CLAYTON, N.C. — Novo Nordisk, a Danish pharmaceutical giant, has broken ground on a 1.4 million-square-foot manufacturing facility in the Raleigh suburb of Clayton. The drugmaker plans to invest $4.1 billion in the development in order to boost the production of diabetes treatment Ozempic, weight loss drug Wegovy and other injectable therapies. Operations at the 56-acre site will include filling and packaging syringes and injection pens.
According to CNBC, the demand for Wegovy and Ozempic has outstripped supply in the United States over the past year. The disparity has led to “intermittent shortages,” reports the national news outlet.
In 2024 alone, Novo Nordisk is investing $6.8 billion into pharmaceutical production, up from approximately $4 billion last year.
“It took us a century to reach 40 million patients, but through this expansion and continued investment in our global production, we’re building Novo Nordisk’s ability to serve millions more people living with serious chronic diseases in the future,” says Lars Fruergaard Jørgensen, president and CEO of Novo Nordisk. “This is yet another real signal of our efforts to scale up our production to meet the growing global need for our life-changing medicines and the patients of tomorrow.”
The expansion project will double the combined square footage of all three of Novo Nordisk’s current facilities in North Carolina, including its two existing facilities in Clayton. The company delivered its first Clayton facility in 1993 and its second across the street in 2016. Butch Lawter, chair of the Johnston County Board of Commissioners, says the latter property set the North Carolina record for largest life sciences investment at the time, and the new project breaks the state record again.

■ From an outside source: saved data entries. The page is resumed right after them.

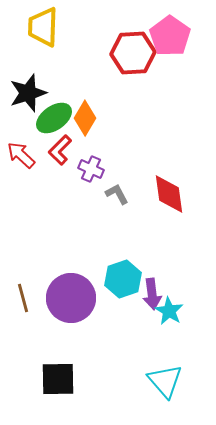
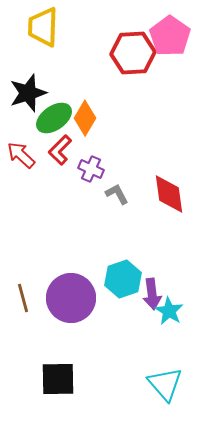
cyan triangle: moved 3 px down
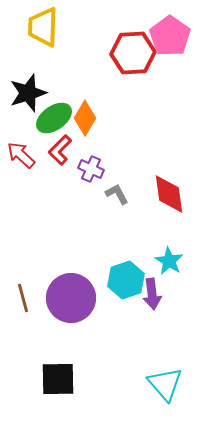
cyan hexagon: moved 3 px right, 1 px down
cyan star: moved 50 px up
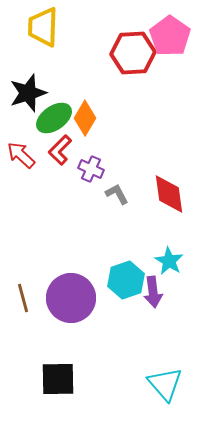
purple arrow: moved 1 px right, 2 px up
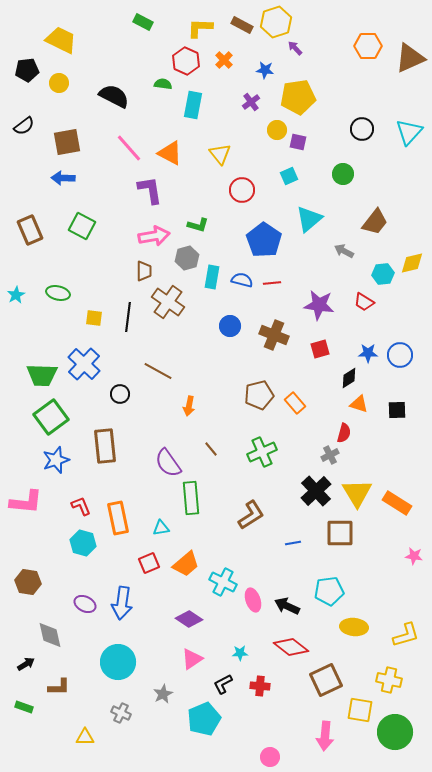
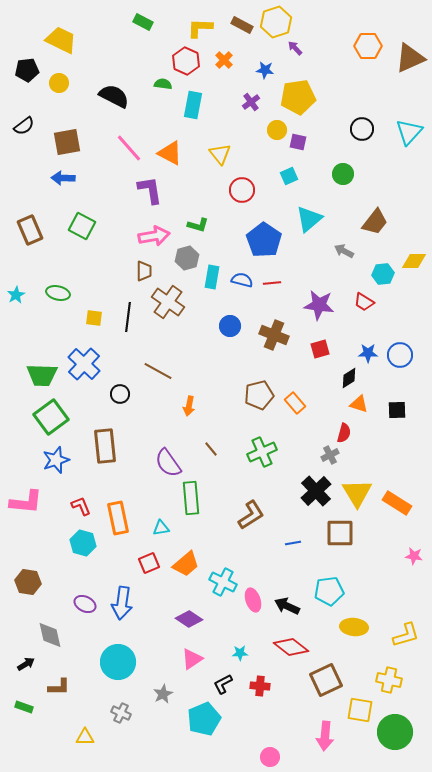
yellow diamond at (412, 263): moved 2 px right, 2 px up; rotated 15 degrees clockwise
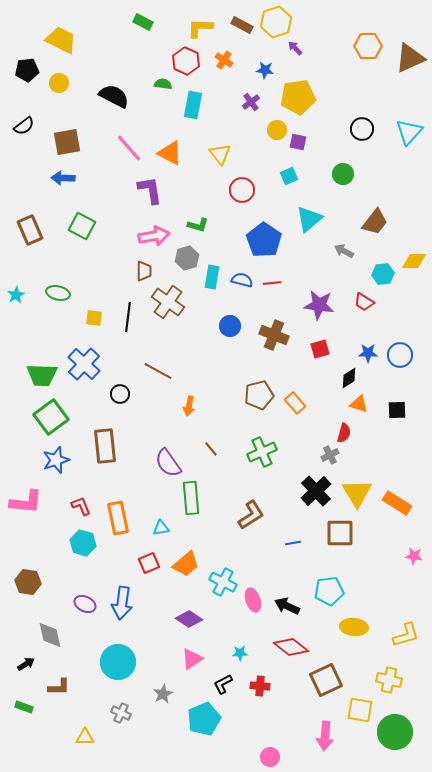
orange cross at (224, 60): rotated 12 degrees counterclockwise
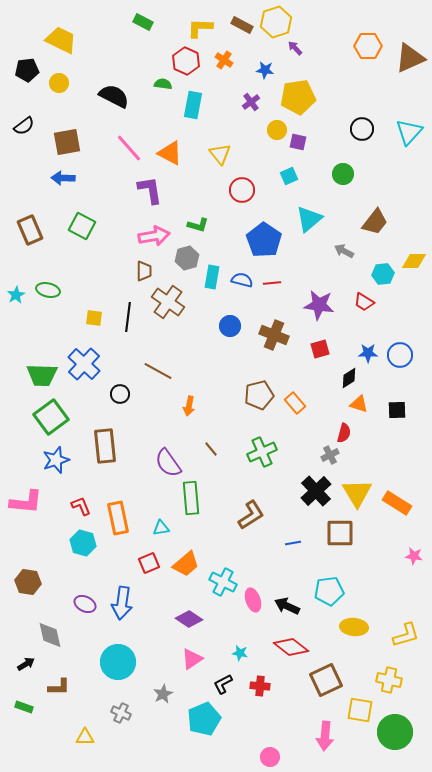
green ellipse at (58, 293): moved 10 px left, 3 px up
cyan star at (240, 653): rotated 14 degrees clockwise
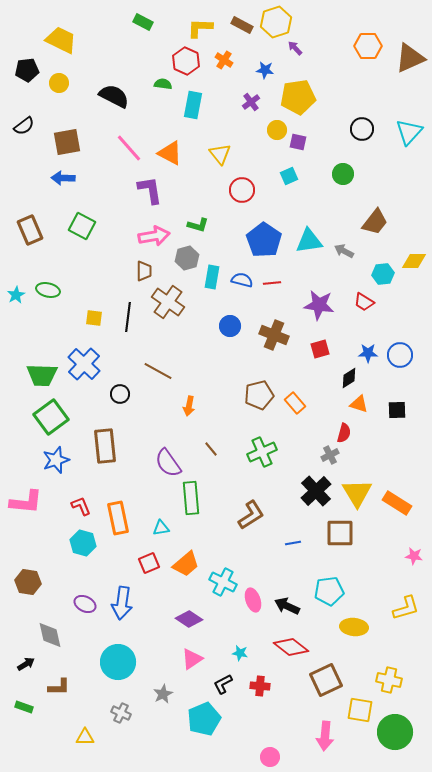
cyan triangle at (309, 219): moved 22 px down; rotated 32 degrees clockwise
yellow L-shape at (406, 635): moved 27 px up
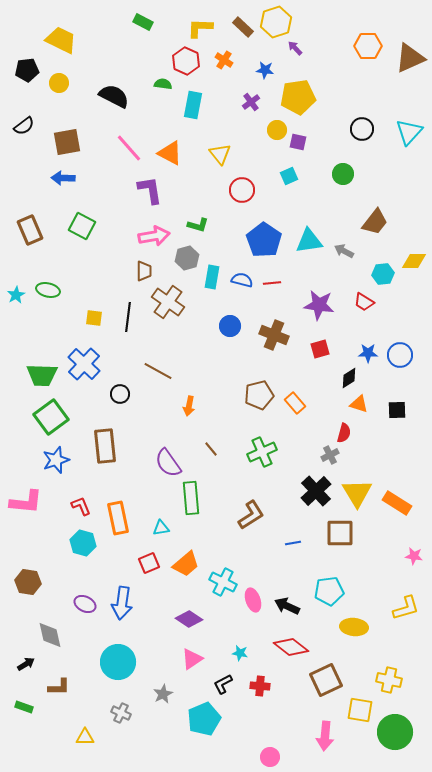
brown rectangle at (242, 25): moved 1 px right, 2 px down; rotated 15 degrees clockwise
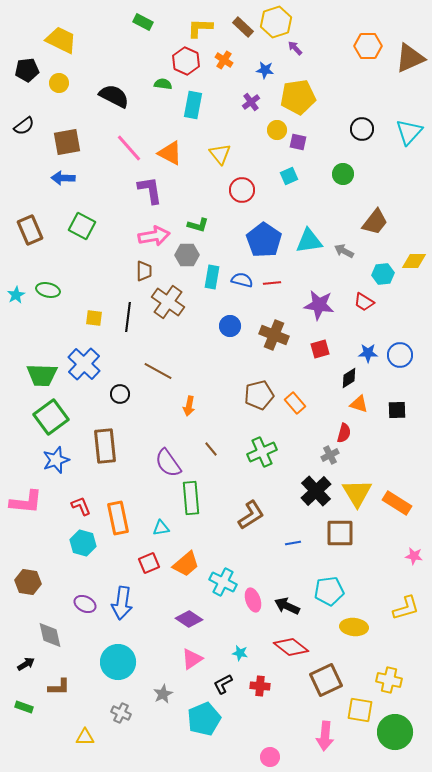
gray hexagon at (187, 258): moved 3 px up; rotated 15 degrees clockwise
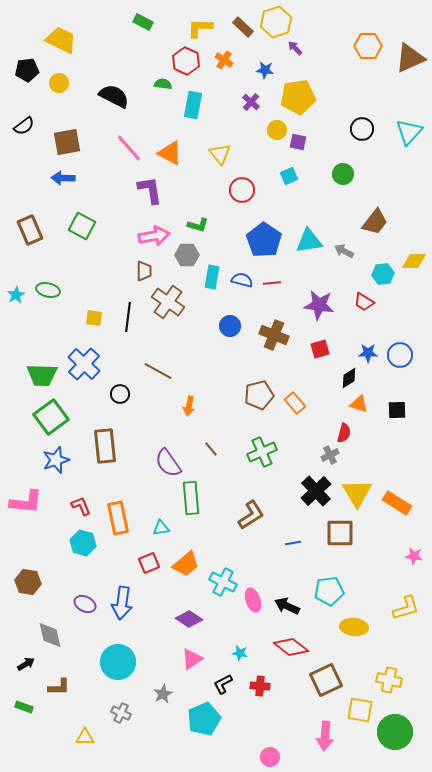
purple cross at (251, 102): rotated 12 degrees counterclockwise
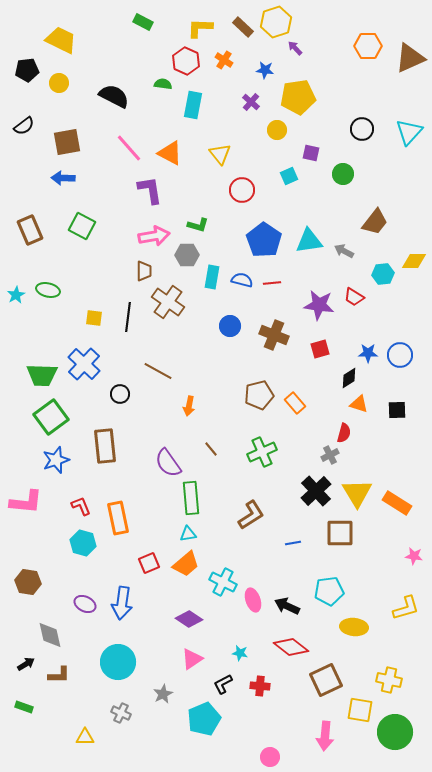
purple square at (298, 142): moved 13 px right, 11 px down
red trapezoid at (364, 302): moved 10 px left, 5 px up
cyan triangle at (161, 528): moved 27 px right, 6 px down
brown L-shape at (59, 687): moved 12 px up
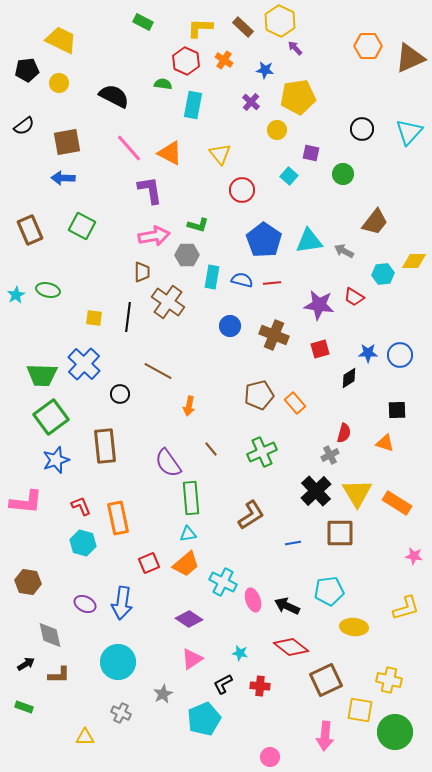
yellow hexagon at (276, 22): moved 4 px right, 1 px up; rotated 16 degrees counterclockwise
cyan square at (289, 176): rotated 24 degrees counterclockwise
brown trapezoid at (144, 271): moved 2 px left, 1 px down
orange triangle at (359, 404): moved 26 px right, 39 px down
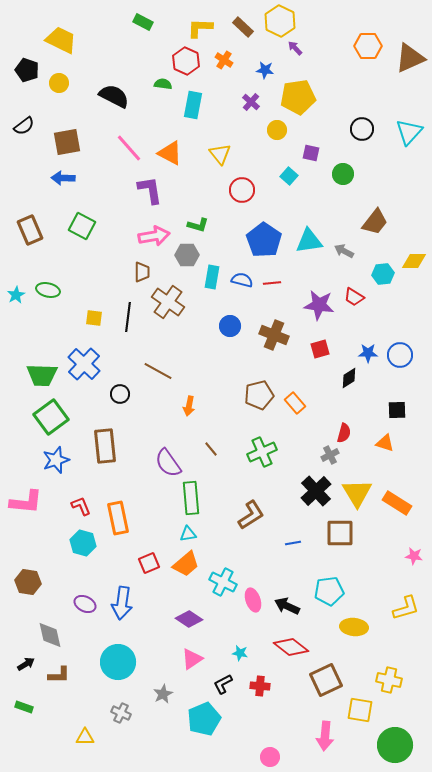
black pentagon at (27, 70): rotated 25 degrees clockwise
green circle at (395, 732): moved 13 px down
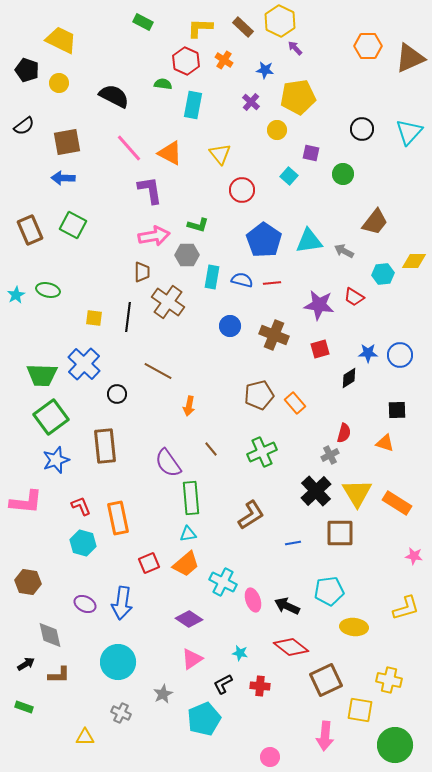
green square at (82, 226): moved 9 px left, 1 px up
black circle at (120, 394): moved 3 px left
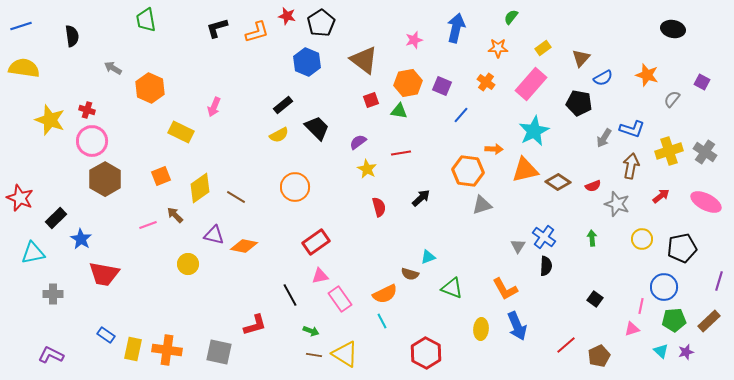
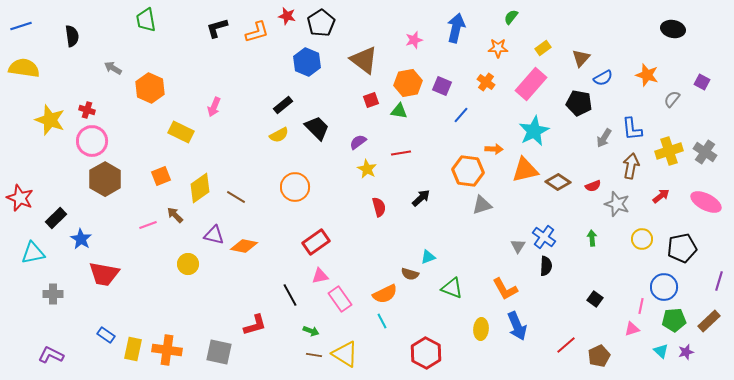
blue L-shape at (632, 129): rotated 65 degrees clockwise
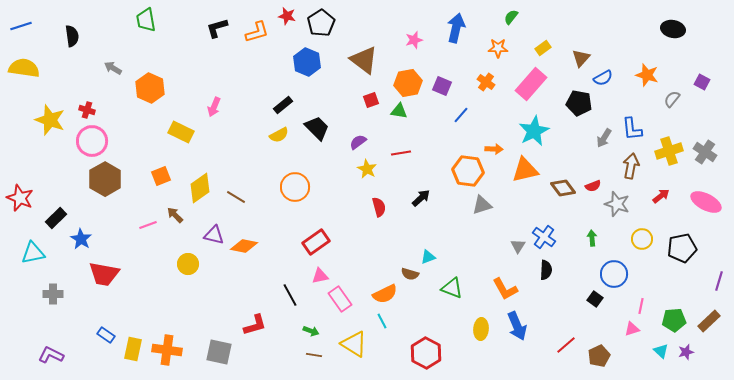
brown diamond at (558, 182): moved 5 px right, 6 px down; rotated 20 degrees clockwise
black semicircle at (546, 266): moved 4 px down
blue circle at (664, 287): moved 50 px left, 13 px up
yellow triangle at (345, 354): moved 9 px right, 10 px up
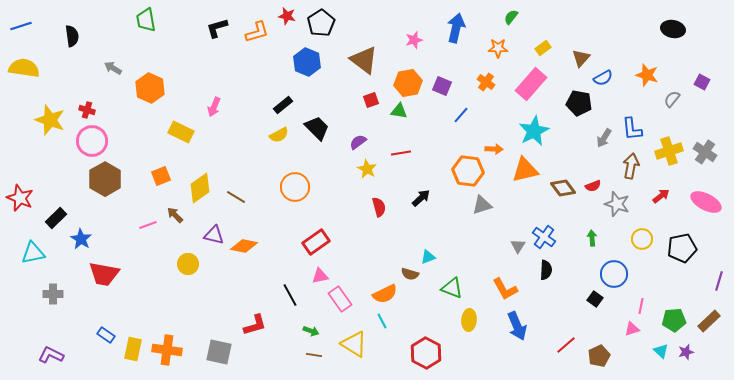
yellow ellipse at (481, 329): moved 12 px left, 9 px up
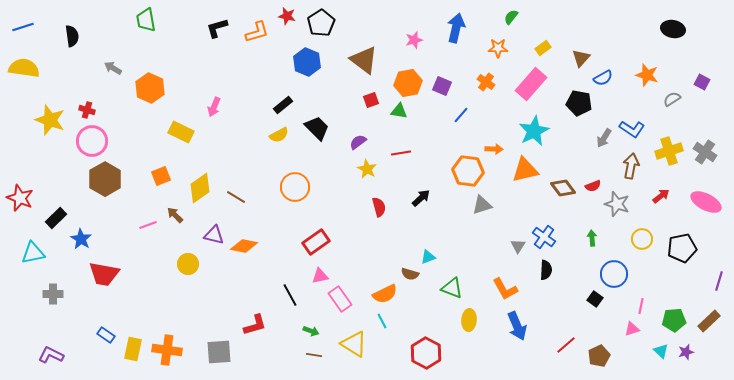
blue line at (21, 26): moved 2 px right, 1 px down
gray semicircle at (672, 99): rotated 18 degrees clockwise
blue L-shape at (632, 129): rotated 50 degrees counterclockwise
gray square at (219, 352): rotated 16 degrees counterclockwise
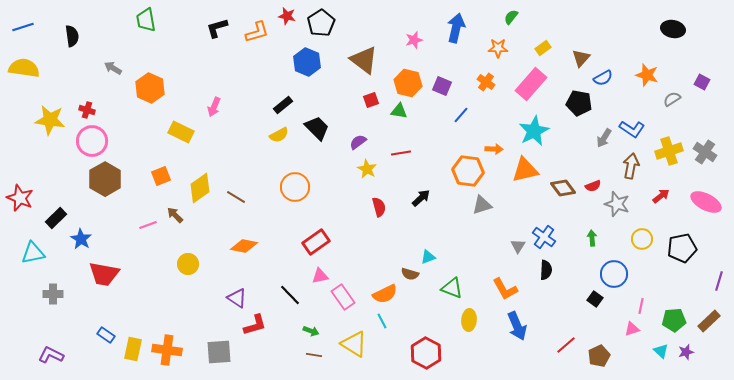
orange hexagon at (408, 83): rotated 24 degrees clockwise
yellow star at (50, 120): rotated 12 degrees counterclockwise
purple triangle at (214, 235): moved 23 px right, 63 px down; rotated 20 degrees clockwise
black line at (290, 295): rotated 15 degrees counterclockwise
pink rectangle at (340, 299): moved 3 px right, 2 px up
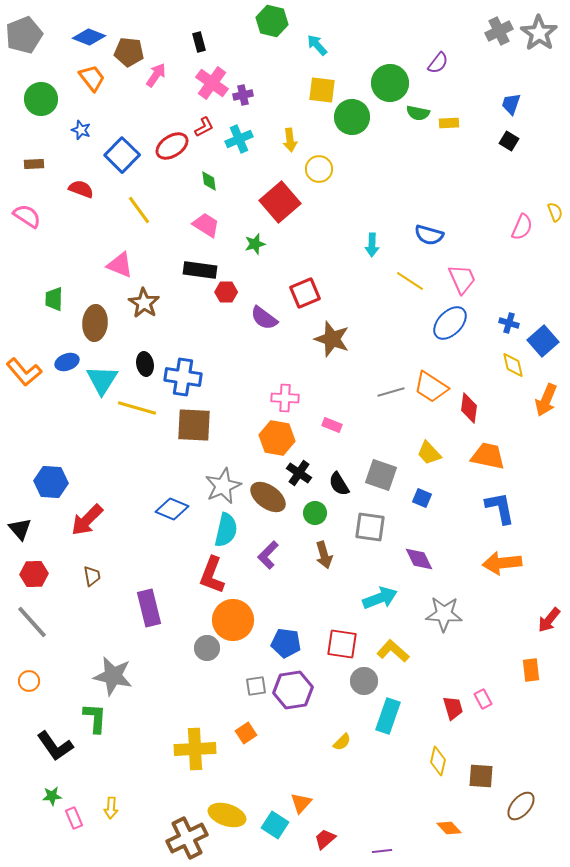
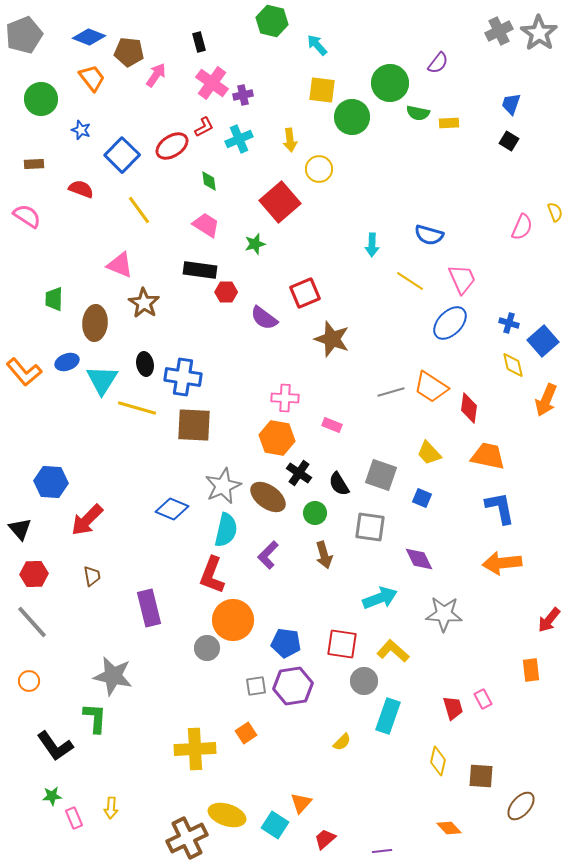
purple hexagon at (293, 690): moved 4 px up
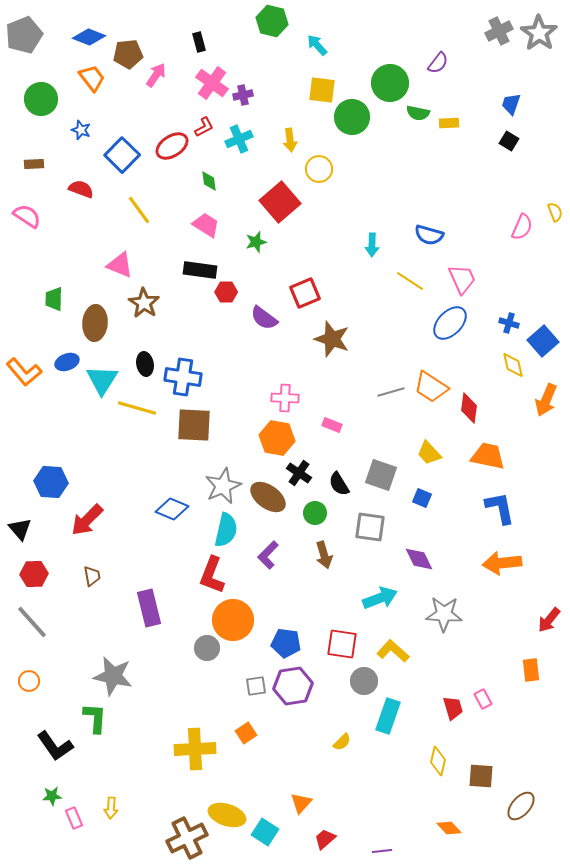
brown pentagon at (129, 52): moved 1 px left, 2 px down; rotated 12 degrees counterclockwise
green star at (255, 244): moved 1 px right, 2 px up
cyan square at (275, 825): moved 10 px left, 7 px down
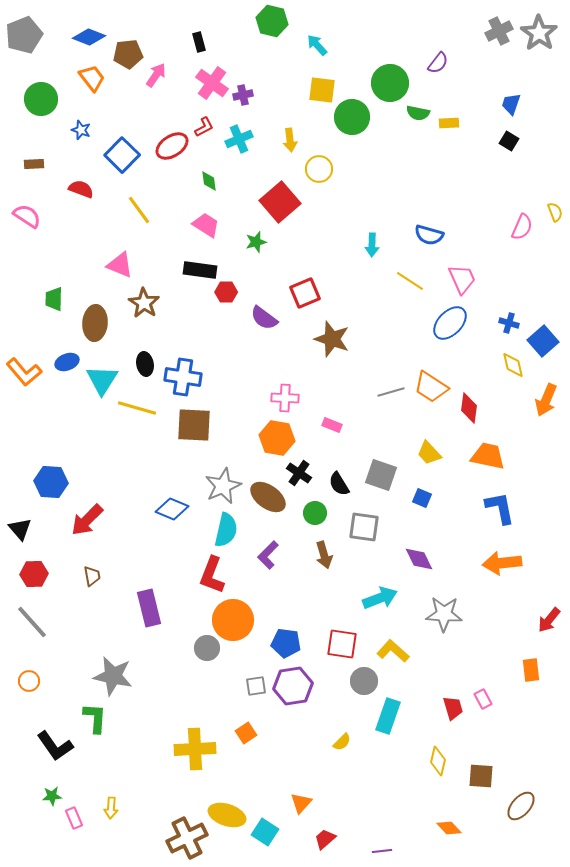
gray square at (370, 527): moved 6 px left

The Raleigh-Durham area has become an East Coast hub for life sciences projects. Known as the Research Triangle due to the largest research park in the country, Research Triangle Park, the region houses global pharmaceutical companies such as Pfizer and Eli Lilly.
The Clayton project is slated to create 1,000 jobs in addition to the nearly 2,500 Novo Nordisk employees currently employed in the region. The company also estimates that 2,000 contractors will be employed at the height of the facility’s construction, which is scheduled for delivery in phases between 2027 and 2029. Early clearing and foundational projects are currently underway.
Novo Nordisk aims for the Clayton facility to achieve LEED Gold certification by using sustainable materials and resources, including rooftop solar panels.
In addition to its U.S. base in North Carolina, Novo Nordisk has four strategic operations in Denmark, France, Brazil and China. Founded in 1923, the company produces roughly half of the global supply of insulin, as well as glucagon-like peptide 1 (GLP-1) medicines to treat diabetes and obesity and medicines to treat rarer diseases including hemophilia and growth disorders. Novo Nordisk currently has 20,000 employees globally in its manufacturing unit and 66,000 company-wide in 80 countries.